51 Resistance and creation

Zehar #51

51 Resistance and creation

"Integrated world capitalism", in combination with technoscience, means a profound change of the forms of human existence. If politics is understood as the exercise of the polemic regarding the configurations of life in society, their new contours and the new rules that uphold them, and if art is understood as the exercise of searching out and bringing into presence the ongoing mutations of sensations – an exercise pointing toward the creation of new configurations of existence – then it is to be expected that politics, art and the interfaces between them should be in crisis. Grasping the new problems found therein and inventing new strategies to confront them is an urgent necessity.

The task, however, has nothing to do with reconfiguring spheres or renegotiating borders. The very order that is organised into spheres according to a logic of identity is completely destabilised, if not totally obsolete, creating a favourable environment for politics and art to be revealed as powers of human life: respectively, the powers of resistance and of invention. Capitalism has hastened this revelation by releasing the force of creation from the ghetto of art as an autonomous sphere; not only summoning it up throughout the social body, but also celebrating it and making it the primary source of value.

The fall of the walls that confined the force of invention is welcome, and even more welcome is the celebration of this force, which frees invention of the curse that hung over it; yet at the same time, the widespread dissemination of this inventive force is accompanied by a dissociation of subjectivity from the sensations that summoned it up. And this has serious implications for human life. If a block of sensations is the living presence in the body of the forces of the world's otherness, seeking to gain form and precipitating the break-up of the current forms of existence, then access to sensations is essential in order to invent forms through which life can continue flowing. On the side of creative power, this access is what indicates the pathway to be taken by that which will be created, so as to give consistency to the emancipation process. On the side of the power of resistance, the access to sensation is also what indicates the configurations of the world for which one must fight. Obstructing the access interrupts the process and causes a divorce between the power of creation and the power of resistance, whose destiny in relation to their aim, the preservation of life, becomes blind. The result is that the exercise of these powers jeopardises rather than promotes the expansion of life.

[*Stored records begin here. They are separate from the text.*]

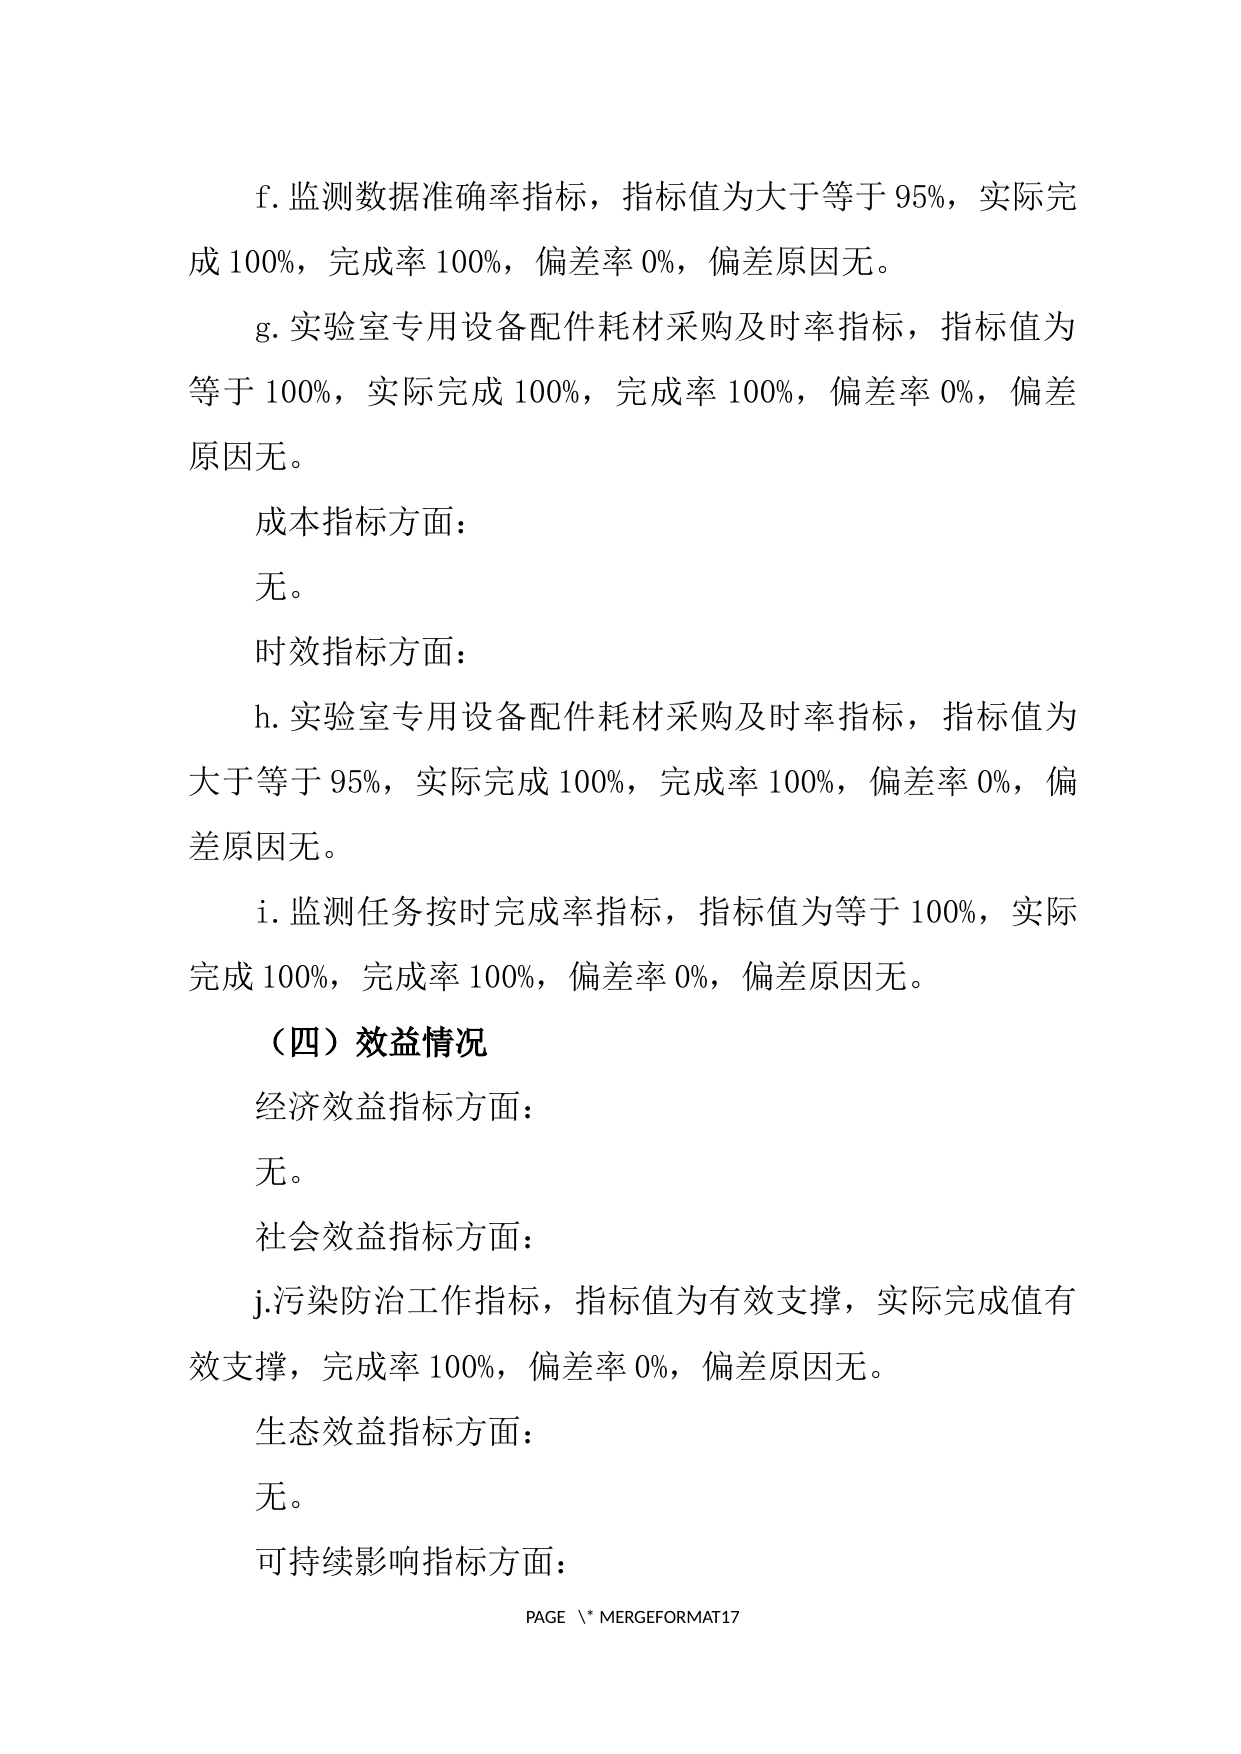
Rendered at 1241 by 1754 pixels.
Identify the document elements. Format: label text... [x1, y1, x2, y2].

text 可持续影响指标方面： [187, 1527, 1078, 1592]
title h.实验室专用设备配件耗材采购及时率指标，指标值为大于等于95%，实际完成100%，完成率100%，偏差率0%，偏差原因无。 [187, 682, 1078, 877]
title f.监测数据准确率指标，指标值为大于等于95%，实际完成100%，完成率100%，偏差率0%，偏差原因无。 [187, 162, 1078, 292]
title 成本指标方面： [187, 487, 1078, 552]
title 无。 [187, 1462, 1078, 1527]
title g.实验室专用设备配件耗材采购及时率指标，指标值为等于100%，实际完成100%，完成率100%，偏差率0%，偏差原因无。 [187, 292, 1078, 487]
text 无。 [187, 1137, 1078, 1202]
text 无。 [187, 552, 1078, 617]
text 经济效益指标方面： [187, 1072, 1078, 1137]
title i.监测任务按时完成率指标，指标值为等于100%，实际完成100%，完成率100%，偏差率0%，偏差原因无。 [187, 877, 1078, 1007]
text 时效指标方面： [187, 617, 1078, 682]
title （四）效益情况 [187, 1007, 1078, 1072]
title j.污染防治工作指标，指标值为有效支撑，实际完成值有效支撑，完成率100%，偏差率0%，偏差原因无。 [187, 1267, 1078, 1397]
text 社会效益指标方面： [187, 1202, 1078, 1267]
text 生态效益指标方面： [187, 1397, 1078, 1462]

The destiny of the power of creation dissociated from access to sensations and separated from political affect is to form a wellspring of free invention power – freedom here meaning that the creative power becomes fully available for use by the market, or in other words, for exploitation by capital, its pimp, which extracts surplus value from it, without meeting any resistance.

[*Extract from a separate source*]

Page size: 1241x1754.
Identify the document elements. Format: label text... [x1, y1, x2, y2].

As for the destiny of the power of resistance, its dissociation from sensation prevents it from recognizing that which summons it up: the cruelty of life itself, which shatters forms of existence whenever necessary. Thus, unable to identify the cause of its unease, subjectivity is overcome by fear and abandonment and seeks release by projecting the cruelty of life onto the other, confusing it with evil. The force of resistance is then captured by the dialectical form and is exercised as a conflict between opposites, each one claiming the power of good for itself and setting the other in the place of evil, against which the force of resistance should be used. In this type of exercise of politics, which becomes a battle between good and evil, the result will always be the same no matter which one wins: the triumph of the force of conservatism which is itself the result of the fear of cruelty; the defeat of life whose flow is stalled, if not completely and irreversibly severed by extermination, for the sake of a configuration of a world held as truth and therefore to be conserved. This is the world of consensus: a fusional world without otherness, without resistance, without creation – without life, in short – reaching its paroxysm in a totalitarian order, be it of State or Market.

What strategies of subjectivation might "cure us" of these two disastrous dissociations: between the forces of resistance and of creation, on the one hand, and between those two forces and the very sensations which summon them up, on the other? What problems does this twin dissociation pose for artistic and political practices? What strategies are being used to confront these problems, and how effective are they? More broadly, to what extent are the political and the artistic affects coming together again within different social practices? Finally, what other questions are being posed today in art, in politics and in the interfaces between them?

Finding directions for answering these questions is a task that cannot be performed by any single individual. Such an undertaking depends on the accumulation of infinitesimal experiments throughout the weave of collective life. The intention of this issue of Zehar is to participate in this work.